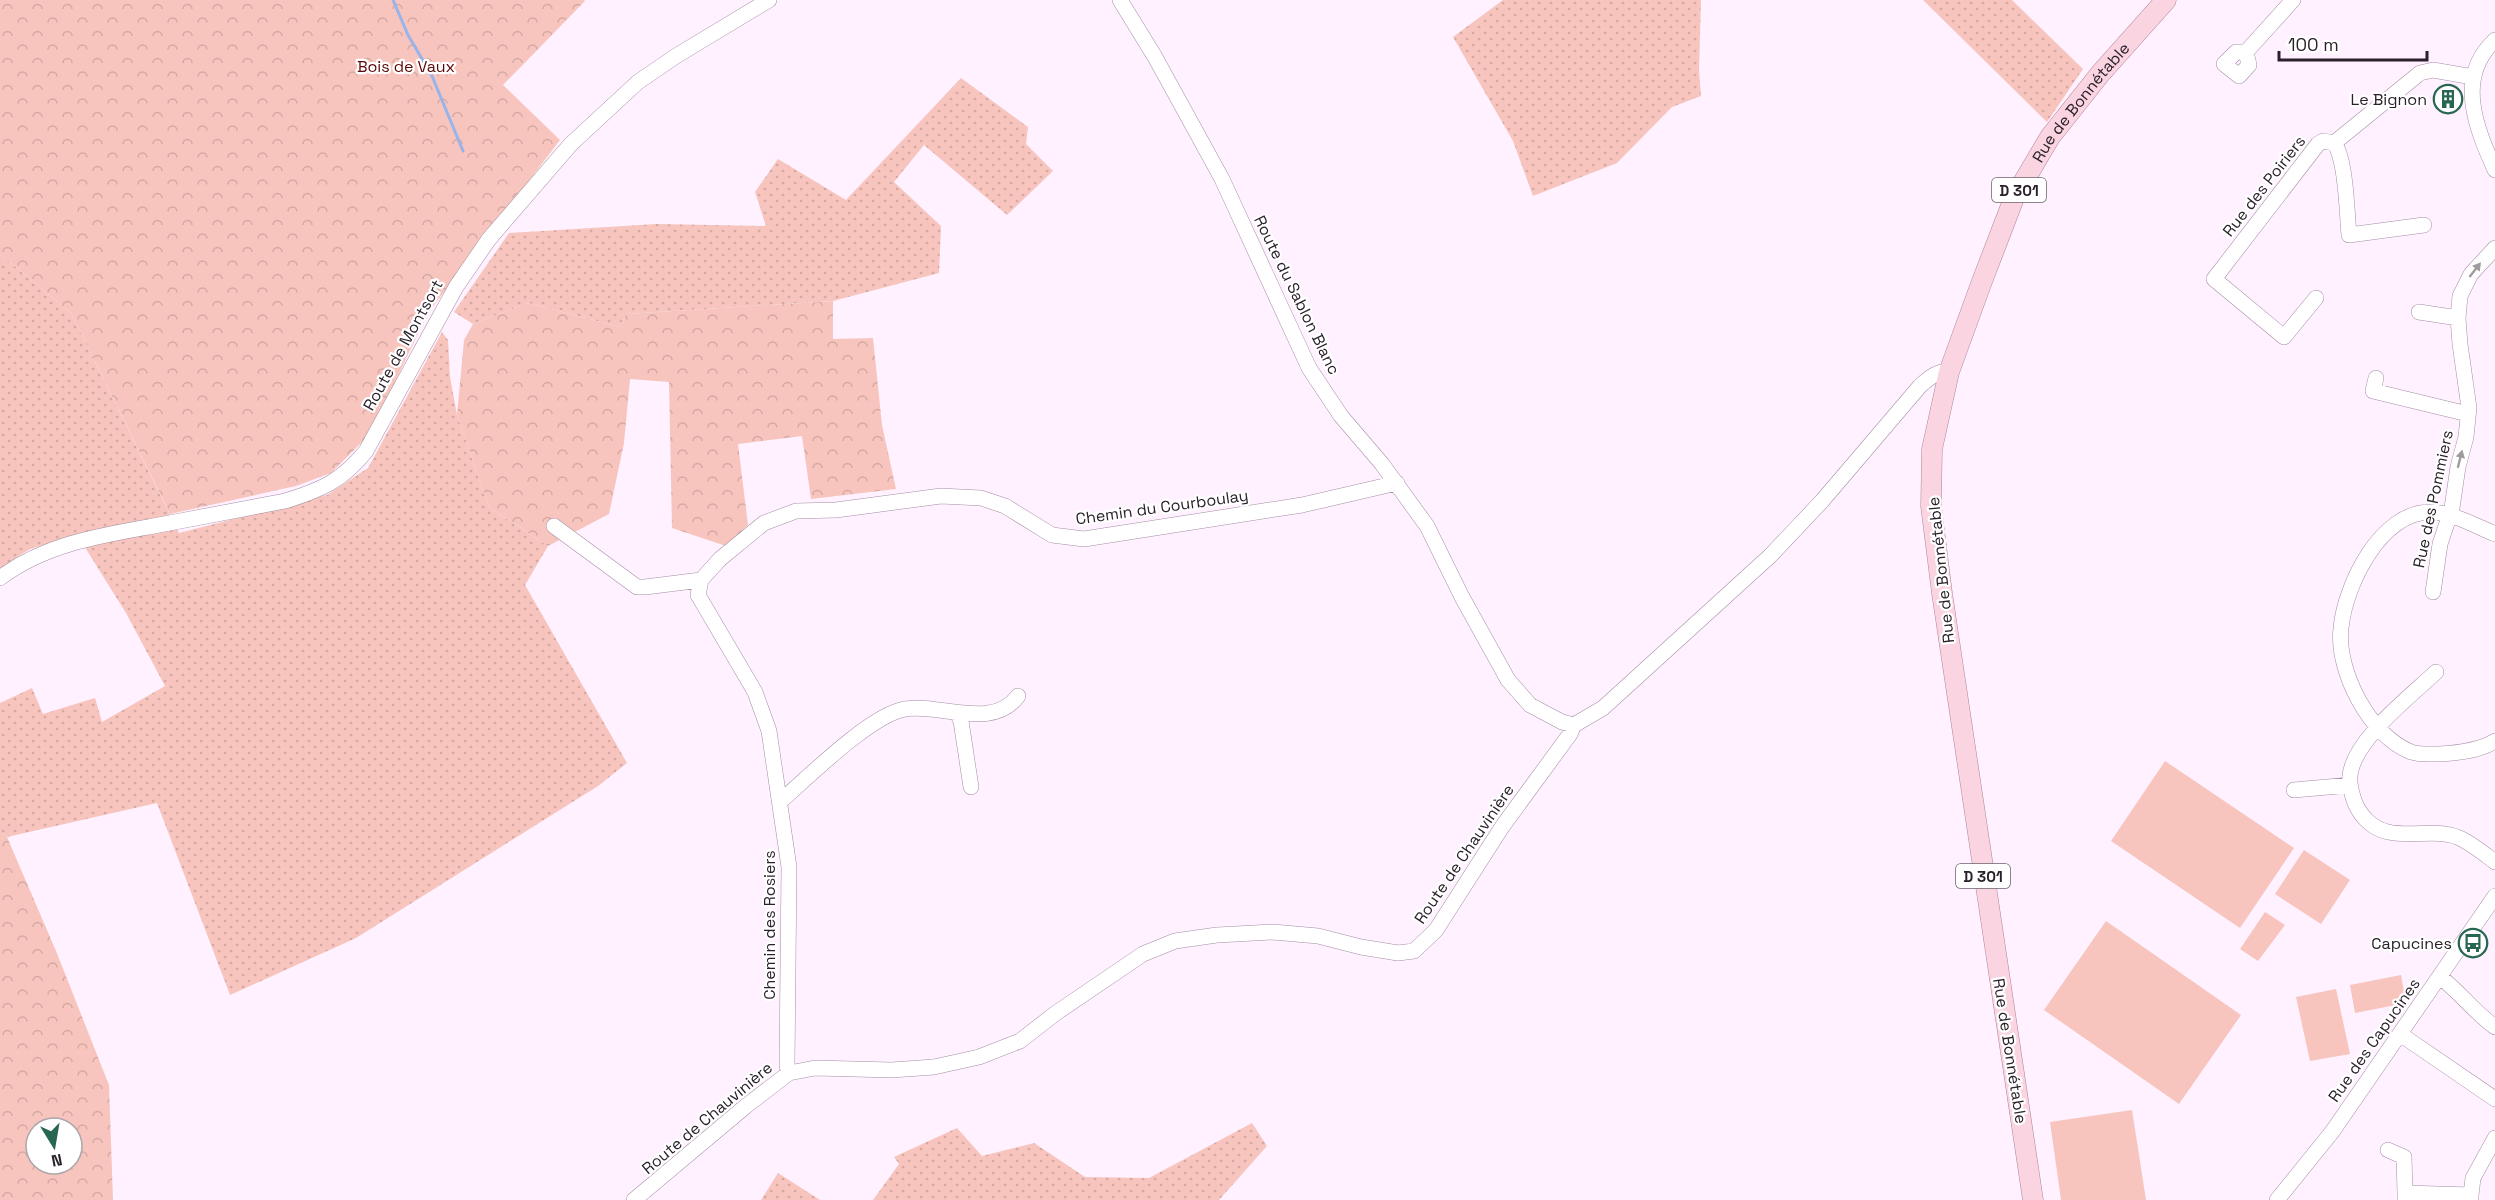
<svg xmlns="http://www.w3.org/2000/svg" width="2495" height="1200" font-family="'Space Grotesk',sans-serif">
  <defs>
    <pattern id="grass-dots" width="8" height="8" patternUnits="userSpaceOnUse" patternTransform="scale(1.5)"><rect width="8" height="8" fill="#f7c5bd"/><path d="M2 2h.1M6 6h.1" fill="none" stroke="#d4a9a3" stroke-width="1.8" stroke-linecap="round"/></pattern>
    <pattern id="forest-crowns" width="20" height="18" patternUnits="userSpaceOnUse" patternTransform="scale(1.5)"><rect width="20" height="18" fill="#f7c5bd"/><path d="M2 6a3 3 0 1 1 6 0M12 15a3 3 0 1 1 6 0" fill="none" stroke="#d4a9a3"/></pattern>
  </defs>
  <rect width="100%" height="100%" fill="#fff1ff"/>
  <!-- grass -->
  <path fill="url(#grass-dots)" d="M 1503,0 L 1701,0 L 1699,70 L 1701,96 L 1672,107 L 1617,163 L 1533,196 L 1513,141 L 1453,37 Z
    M 1923,0 L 2012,0 L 2083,69 L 2047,122 Z
    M 961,78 L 1028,127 L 1026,144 L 1053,171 L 1007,215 L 924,145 L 894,182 L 941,226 L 939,273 L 833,301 L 626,314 L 620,327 L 528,303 L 473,324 L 454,312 L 509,233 L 657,224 L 766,226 L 755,192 L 778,159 L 846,200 Z
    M 0,254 L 71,313 L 179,533 L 327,495 L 368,468 L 442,332 L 448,340 L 450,377 L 457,415 L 489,507 L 548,546 L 525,585 L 627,763 L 598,786 L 356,938 L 230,995 L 157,803 L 7,837 L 0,831 L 0,703 L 32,688 L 43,714 L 95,698 L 102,722 L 165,686 L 126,613 L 86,549 L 80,534 L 30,549 L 0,568 Z
    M 1252,1123 L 1267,1146 L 1219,1200 L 873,1200 L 899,1164 L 894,1157 L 957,1128 L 982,1156 L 1034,1143 L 1085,1177 L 1149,1178 Z
    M 778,1173 L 820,1200 L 761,1200 Z"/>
  <!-- forest -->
  <path fill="url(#forest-crowns)" fill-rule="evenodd" d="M 0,0 L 584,0 L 585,1 L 503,85 L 560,140 L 428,313 L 370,434 L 331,473 L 296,486 L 170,514 L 71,313 L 0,254 Z
    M 833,301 L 833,339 L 873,338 L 882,425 L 896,489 L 811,499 L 802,436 L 738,444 L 748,525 L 726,546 L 672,528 L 669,382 L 630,379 L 624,443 L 609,514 L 548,546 L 489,507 L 457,415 L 464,340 L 473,324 L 528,303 L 620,327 L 626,314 Z
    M 0,831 L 7,837 L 56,951 L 109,1085 L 113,1200 L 0,1200 ZM 36,1128 L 72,1128 L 72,1164 L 36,1164 Z"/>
  <!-- green -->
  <path fill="#f7c5bd" d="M 2165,761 L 2294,848 L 2240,928 L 2111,841 Z
    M 2304,850 L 2350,880 L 2321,924 L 2275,894 Z
    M 2265,912 L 2285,925 L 2258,961 L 2240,949 Z
    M 2106,921 L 2241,1015 L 2179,1104 L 2044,1010 Z
    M 2401,975 L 2406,1003 L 2355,1013 L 2350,985 Z
    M 2336,989 L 2350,1054 L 2310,1061 L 2296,997 Z
    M 2132,1110 L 2146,1200 L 2061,1200 L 2050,1122 Z"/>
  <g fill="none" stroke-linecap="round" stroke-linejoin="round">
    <!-- stream -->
    <path stroke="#98b4ea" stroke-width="3" d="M 393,0 L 408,35 L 432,76 L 463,151"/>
    <!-- minor casing -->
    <g stroke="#a38ea3" stroke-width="16">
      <path id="minor" d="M 1120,0 L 1155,57 L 1222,179 L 1309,368 L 1341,416 L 1382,464 L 1427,526 L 1462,597 L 1508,680 L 1530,705 L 1562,722 L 1574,725
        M 2495,40 C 2455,77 2476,128 2495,170
        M 2246,52 L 2249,65 L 2239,76 L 2224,64 L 2236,52 L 2246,52 L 2293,0
        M 2334,143 C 2346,158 2347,214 2349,235 L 2424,225
        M 2316,298 L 2284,337 L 2214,279 L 2318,144 L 2323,141 L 2334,143 L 2420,73 L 2433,70 L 2473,77
        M 2419,312 L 2458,318
        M 2376,378 L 2373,391 L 2468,414
        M 554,526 L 637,587 L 645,587 L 701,580 L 720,559 L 764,523 L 796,511 L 836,510 L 941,496 L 981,498 L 1005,506 L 1052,535 L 1084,539 L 1302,505 L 1397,483
        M 2495,534 C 2476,526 2451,512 2431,512 C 2381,511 2345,585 2341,628 C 2336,671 2370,736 2411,752 C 2420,755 2430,754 2438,754 C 2457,753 2479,751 2495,741
        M 0,578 C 46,543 104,535 159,525 C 201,517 243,509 285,501 C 321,490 342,481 366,451 L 456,287 L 489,239 L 571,144 L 638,82 L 676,56 L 769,0
        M 701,580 L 698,595 L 755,692 L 769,731 L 789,867 L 787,1066 L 789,1073
        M 2433,592 L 2440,544 L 2452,508 L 2458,467 L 2466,437 L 2469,408 L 2460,344 L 2458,318 L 2460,296 L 2471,274 L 2495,248
        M 2436,672 C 2411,696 2353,740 2350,776 C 2349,786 2352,794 2355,803 C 2361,817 2373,829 2388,832 C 2410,837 2438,829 2457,837 C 2470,842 2483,853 2495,862
        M 957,713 L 961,721 L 971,787
        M 2294,790 L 2350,785
        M 781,801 C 808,777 872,714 905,709 C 941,703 992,731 1018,696
        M 2440,977 C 2460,992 2474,1012 2495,1027
        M 2400,1034 L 2495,1099
        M 2388,1150 L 2404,1157 L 2405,1193
        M 2471,1195 L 2473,1178 L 2495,1138
        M 634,1200 L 746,1106 L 789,1073 L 815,1068 L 892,1070 L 934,1067 L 979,1057 L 1020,1041 L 1056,1013 L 1143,954 L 1175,941 L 1217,935 L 1273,932 L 1318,936 L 1361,947 L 1398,953 L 1414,951 L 1436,930 L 1502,827 L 1570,734 L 1574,725 L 1603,708 L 1770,556 L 1822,501 L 1920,386 C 1928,379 1937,370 1949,372
        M 2277,1200 L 2332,1132 L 2495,896
        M 2405,1200 L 2405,1193 L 2471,1195 L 2471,1200"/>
    </g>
    <!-- major casing -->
    <g stroke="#af8394" stroke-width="21">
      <g id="major">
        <path id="s1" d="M 2033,1200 L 1942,593 L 1931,506 L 1932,449 L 1949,372 L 1981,284 L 2014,198 L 2050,137 L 2100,74 L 2166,0"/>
      </g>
    </g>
    <!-- minor -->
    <use href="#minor" stroke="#fff" stroke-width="15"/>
    <!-- major -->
    <use href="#major" stroke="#fad4e1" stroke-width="20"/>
  </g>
  <!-- one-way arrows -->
  <defs><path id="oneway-solid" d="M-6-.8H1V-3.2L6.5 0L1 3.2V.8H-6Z" transform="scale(1.5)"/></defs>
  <g fill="#9f9b9f">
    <use href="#oneway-solid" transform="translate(2475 270) rotate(-52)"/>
    <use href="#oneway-solid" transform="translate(2460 459) rotate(-76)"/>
  </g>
  <!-- icons -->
  <defs>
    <g id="building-ring" transform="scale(1.5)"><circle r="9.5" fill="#fff" stroke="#286652" stroke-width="1.5"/><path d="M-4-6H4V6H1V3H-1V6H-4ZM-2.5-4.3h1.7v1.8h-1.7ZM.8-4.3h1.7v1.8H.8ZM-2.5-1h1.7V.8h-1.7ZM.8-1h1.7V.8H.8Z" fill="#286652"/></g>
    <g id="bus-ring" transform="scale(1.5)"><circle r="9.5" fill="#fff" stroke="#286652" stroke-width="1.5"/><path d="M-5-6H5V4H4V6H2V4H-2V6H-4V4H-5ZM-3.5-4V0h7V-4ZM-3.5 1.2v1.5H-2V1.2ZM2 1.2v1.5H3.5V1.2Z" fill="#286652"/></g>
  </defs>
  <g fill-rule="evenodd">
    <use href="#building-ring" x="2448" y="99"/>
    <use href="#bus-ring" x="2473" y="943"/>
  </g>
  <g text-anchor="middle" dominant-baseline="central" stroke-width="4.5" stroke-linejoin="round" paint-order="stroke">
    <!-- shield labels -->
    <g fill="#fff" stroke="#6a646a" stroke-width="1.5">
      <rect x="1992" y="178" width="54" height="24" rx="4.5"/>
      <rect x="1956" y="864" width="54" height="24" rx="4.5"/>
    </g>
    <g font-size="15" font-weight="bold" fill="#2a212a">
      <text x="2019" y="190">D 301</text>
      <text x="1983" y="876">D 301</text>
    </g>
    <!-- park labels -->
    <g font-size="16" fill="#5b0908" stroke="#fff">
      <text x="406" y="66">Bois de Vaux</text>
    </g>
    <!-- poi labels -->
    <g font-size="16" fill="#2a212a" stroke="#fff" text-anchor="end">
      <text x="2427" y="99">Le Bignon</text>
      <text x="2452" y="943">Capucines</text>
    </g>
    <!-- street labels -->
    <g font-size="16" fill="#2a212a" stroke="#fff">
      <text stroke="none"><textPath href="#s1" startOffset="1140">Rue de Bonnétable</textPath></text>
      <text transform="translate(2264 186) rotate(-52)">Rue des Poiriers</text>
      <text transform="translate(1297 295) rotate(64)">Route du Sablon Blanc</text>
      <text transform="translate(403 345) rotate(-61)">Route de Montsort</text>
      <text transform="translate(2433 499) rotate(-78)">Rue des Pommiers</text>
      <text transform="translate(1162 507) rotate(-8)">Chemin du Courboulay</text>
      <text transform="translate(1941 570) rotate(-96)">Rue de Bonnétable</text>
      <text transform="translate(1464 854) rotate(-56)">Route de Chauvinière</text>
      <text transform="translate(769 925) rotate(-90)">Chemin des Rosiers</text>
      <text transform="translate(2374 1040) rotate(-55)">Rue des Capucines</text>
      <text transform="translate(2010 1051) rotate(81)">Rue de Bonnétable</text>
      <text transform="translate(707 1118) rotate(-40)">Route de Chauvinière</text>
    </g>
  </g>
  <!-- north arrow -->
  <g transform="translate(54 1146) rotate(169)"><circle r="28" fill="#ffffff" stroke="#aaa6aa" stroke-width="1.5"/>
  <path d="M0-4.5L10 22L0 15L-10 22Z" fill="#286652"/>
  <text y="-9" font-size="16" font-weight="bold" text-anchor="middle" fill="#2a212a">N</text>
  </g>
  <!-- scale -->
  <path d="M2279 51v9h148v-9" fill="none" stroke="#2a212a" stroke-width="3"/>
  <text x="2288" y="51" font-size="18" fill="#2a212a" stroke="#ffffff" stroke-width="4.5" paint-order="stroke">100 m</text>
</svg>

- _Exercise description_
Search the records for the word "anchor" and copy every line where it occurs.

- _Answer to this exercise_
  <g text-anchor="middle" dominant-baseline="central" stroke-width="4.5" stroke-linejoin="round" paint-order="stroke">
    <g font-size="16" fill="#2a212a" stroke="#fff" text-anchor="end">
  <text y="-9" font-size="16" font-weight="bold" text-anchor="middle" fill="#2a212a">N</text>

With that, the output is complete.